5) You have written about how top performance often comes from pairing clarity and preparation with strong routines that run almost on autopilot. For individuals or teams in roles that demand constant creativity and adaptability, how can they design these routines to free up mental bandwidth for innovation without slipping into complacency or getting stuck in habits that no longer serve them?

We want to create harmony in what our days and weeks look like, and in the cadence of our work. Great artists and creators often build intentional moments for divergent thinking and play. Some people enjoy taking long walks in nature. Salvador Dalí used to fall asleep holding an object so that when he drifted off, it would drop, make a noise, and wake him up. This allowed him to capture the imagery from his dreams and incorporate it into his work.

Others have their own rituals. I remember reading about a writer who always carried a set of figurines. No matter where he traveled, he would place them on the desk before he started writing, even in a hotel room. Albert Einstein would take breaks to play the violin, which helped him return to his work with new insights. These kinds of routines can get us into the right mental state for creativity.

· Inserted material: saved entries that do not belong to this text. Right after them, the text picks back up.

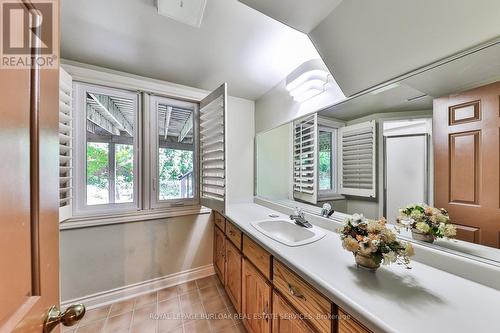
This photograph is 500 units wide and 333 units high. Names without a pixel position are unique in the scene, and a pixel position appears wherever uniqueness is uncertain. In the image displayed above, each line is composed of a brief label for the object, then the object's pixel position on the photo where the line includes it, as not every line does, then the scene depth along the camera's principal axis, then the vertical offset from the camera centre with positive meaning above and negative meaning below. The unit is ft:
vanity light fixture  5.00 +2.39
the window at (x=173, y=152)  6.88 +0.53
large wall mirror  2.68 +0.30
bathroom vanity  1.98 -1.58
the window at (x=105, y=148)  5.84 +0.59
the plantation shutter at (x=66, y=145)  4.95 +0.60
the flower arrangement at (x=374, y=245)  2.57 -1.11
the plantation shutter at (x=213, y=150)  5.69 +0.55
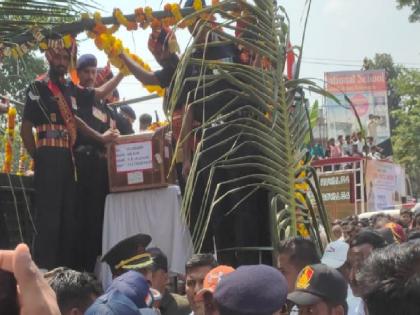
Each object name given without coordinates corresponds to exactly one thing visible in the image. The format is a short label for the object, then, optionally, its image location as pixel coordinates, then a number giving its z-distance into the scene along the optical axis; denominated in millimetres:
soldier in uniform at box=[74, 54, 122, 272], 6758
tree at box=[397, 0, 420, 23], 19375
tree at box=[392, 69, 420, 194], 32125
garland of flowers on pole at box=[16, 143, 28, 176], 7920
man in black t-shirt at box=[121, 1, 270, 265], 5094
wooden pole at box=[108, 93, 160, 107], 7505
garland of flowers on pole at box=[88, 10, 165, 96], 6199
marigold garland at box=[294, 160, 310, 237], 4426
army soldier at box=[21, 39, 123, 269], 6312
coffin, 6641
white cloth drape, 6566
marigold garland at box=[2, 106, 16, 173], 6337
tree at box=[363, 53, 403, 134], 68875
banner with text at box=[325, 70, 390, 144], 46566
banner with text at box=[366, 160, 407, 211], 13902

In design thinking, there are structures for each stage of the process. There are established norms for engaging in divergent thinking, generating ideas, and making sense of them afterward. These structures are designed to create the conditions for the type of thinking we need at that moment.

Routine works the same way. Jean Monnet, one of the architects of the European Union, would begin each day with a long walk. That was his most effective way to problem-solve and generate creative ideas. Again, Einstein’s violin practice served a similar purpose, creating mental space for breakthroughs.

Teams can do this too. When working on a design thinking project, starting with empathy interviews is a routine that helps us learn, surface insights, and discover opportunities we might otherwise overlook. The goal is to be intentional about our habits and structures so that they generate the creativity, reflection, and problem-solving we desire, rather than just falling into patterns that keep us busy but uninspired.